A doença ocupacional é um gênero do qual são espécies a doença profissional e a doença do trabalho, cujo enquadramento decorre da existência de nexo causal presumido ou não; sendo que o presumido dá-se apenas no caso do NTEP (Nexo Técnico Epidemiológico Previdenciário). Ainda, não podemos deixar de lado que a legislação previdenciária excetua das doenças do trabalho as doenças endêmicas adquiridas pelos segurados. A endemia é uma doença de causa e atuação regional ou local, cujo exemplo é a febre amarela, no Norte do Brasil.

Na pandemia há o pior dos cenários, ocorrendo quando uma epidemia alcança níveis mundiais, afetando várias regiões ao redor do globo terrestre, cujo exemplo foi a gripe suína que foi declarada pandemia em 2009. A Covid-19 foi caracterizada como pandemia em 11 de março de 2020.

PROVA TÉCNICA

Considerando que uma pandemia tem incidência e gravidade superiores à endemia e, se a legislação previdenciária exclui as endemias das doenças ocupacionais, baseado na máxima de quem pode o mais, pode o menos, uma pandemia também estaria excluída das doenças ocupacionais.

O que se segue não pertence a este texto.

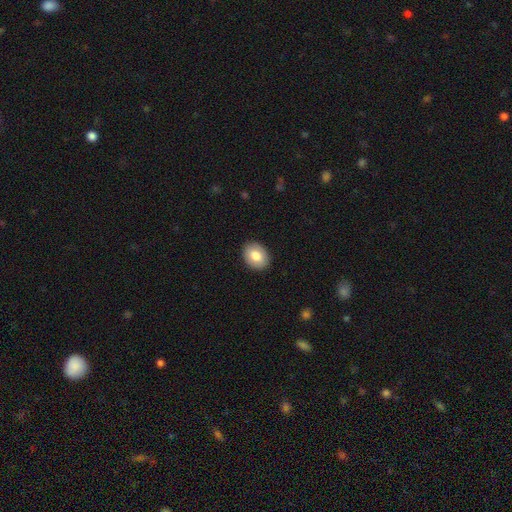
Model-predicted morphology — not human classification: Smooth or featured: smooth — 82% (featured or disk — 11%)
How rounded: in between — 69% (round — 30%)
Merging: none — 90% (minor disturbance — 7%)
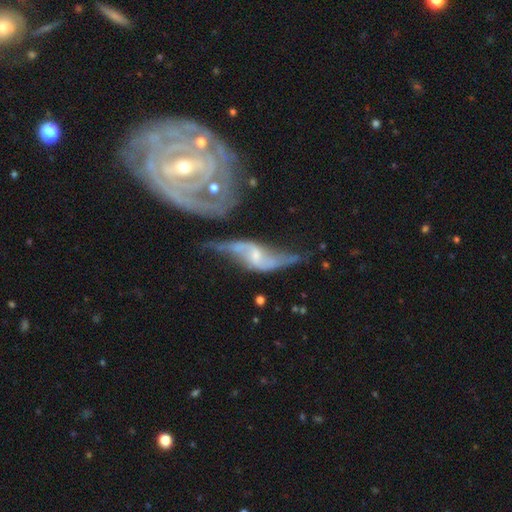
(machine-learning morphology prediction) Smooth or featured? Predicted: featured or disk (p=0.84). Edge-on disk? Predicted: no (p=0.89). Bar? Predicted: weak (p=0.46). Spiral arms? Predicted: yes (p=0.90). Spiral winding? Predicted: loose (p=0.80). Spiral arm count? Predicted: 2 (p=0.89). Bulge size? Predicted: small (p=0.56). Merging? Predicted: none (p=0.36).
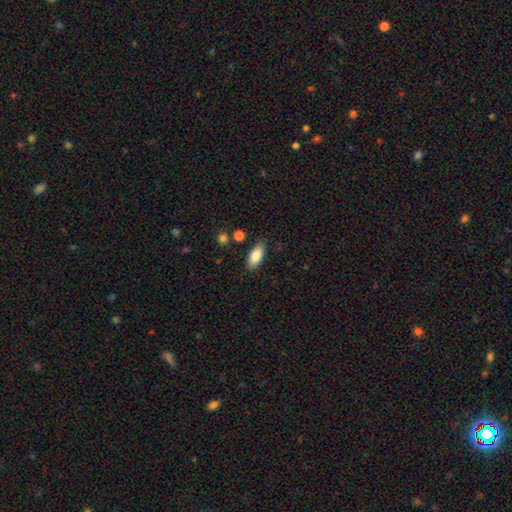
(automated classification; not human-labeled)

Por óbvio que as endemias não são oriundas dos locais de trabalho, tampouco afetam exclusivamente trabalhadores, além de sua transmissibilidade que as diferenciam das doenças ocupacionais. Com mais acerto, poderíamos afirmar que uma pandemia também não é oriunda dos locais de trabalho, não tendo predileção pelo público laboral e, é doença caracteristicamente transmissível, o que facilita sua abrangência nacional, continental ou mundial. Assim, a Covid-19 jamais poderia ser classificada ou caracterizada como doença ocupacional. Em não sendo a Covid-19, ao menos de forma presumida, doença ocupacional, diga-se de passagem, que o estabelecimento do nexo causal e a eventual incapacidade para o trabalho do segurado deverá ser analisada pelo INSS, como as demais situações passíveis de benefício.

Além do que, o contágio pode ocorrer na própria residência do segurado, no trajeto residência trabalho ou vice-versa, em locais como supermercados, shoppings, igrejas, farmácias e, no ambiente de trabalho, uma vez que se trata reconhecidamente de transmissão comunitária segundo o art. 1º da Portaria nº 454/2020 do Ministério da Saúde.

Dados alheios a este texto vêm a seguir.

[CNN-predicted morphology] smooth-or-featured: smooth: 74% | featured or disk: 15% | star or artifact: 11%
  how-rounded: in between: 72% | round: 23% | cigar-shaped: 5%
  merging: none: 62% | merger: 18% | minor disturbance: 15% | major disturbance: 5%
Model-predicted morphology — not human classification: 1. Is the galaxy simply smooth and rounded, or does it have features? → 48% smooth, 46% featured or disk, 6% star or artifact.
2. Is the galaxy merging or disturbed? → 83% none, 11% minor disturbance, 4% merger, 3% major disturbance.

O estabelecimento do nexo causal não é questão trivial, envolvendo vários aspectos conforme disciplina a Resolução nº 2.183/2018 do Conselho Federal de Medicina.

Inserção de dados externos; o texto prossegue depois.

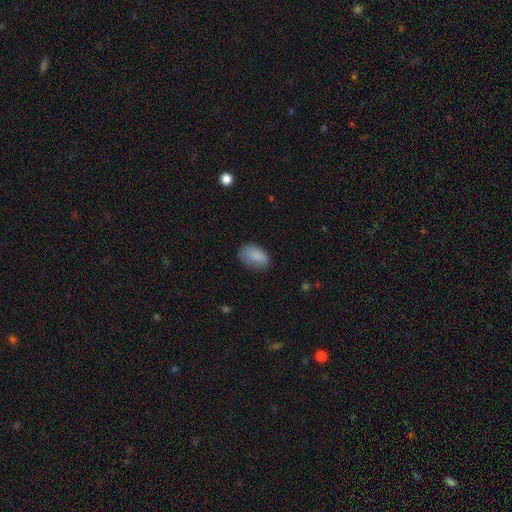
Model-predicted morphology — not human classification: Smooth or featured? smooth (85%)
How rounded? in between (91%)
Merging? none (67%)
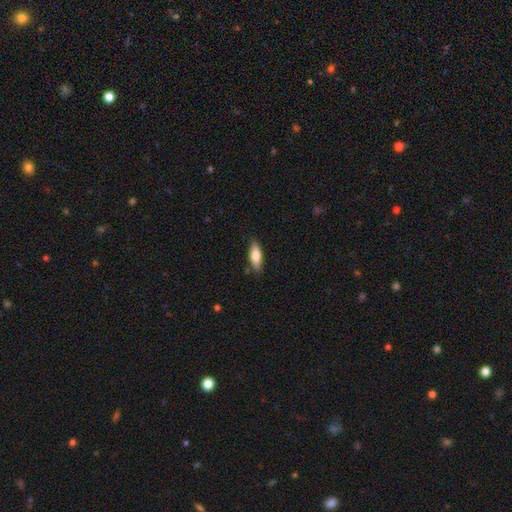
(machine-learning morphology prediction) Smooth or featured? smooth (74%)
How rounded? in between (59%)
Merging? none (83%)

Assim, mesmo no caso da Covid-19, é possível estabelecer com razoável grau de segurança a relação entre a doença e o trabalho. O estudo do local de trabalho e o estudo da organização do trabalho são determinantes para se estabelecer o nexo causal. As ações tomadas pela empresa, no sentido de se evitar o contágio, são preponderantes para exclusão do nexo causal.

Lamentavelmente, vivemos um momento no qual, não somente a política, mas também a ciência está polarizada, quando então a ideologia política fala mais alto que o conhecimento científico.

Compreende-se, ao final, que não se pode considerar a Covid-19 imediatamente como uma doença ocupacional, sem que haja prova técnica cabal que efetivamente demonstre a aquisição da enfermidade em ambiente de trabalho, e que tal comprovação depende de prova técnica médica, sob o risco de atribuir ao empregador, mais uma vez, um ônus que não lhe compete.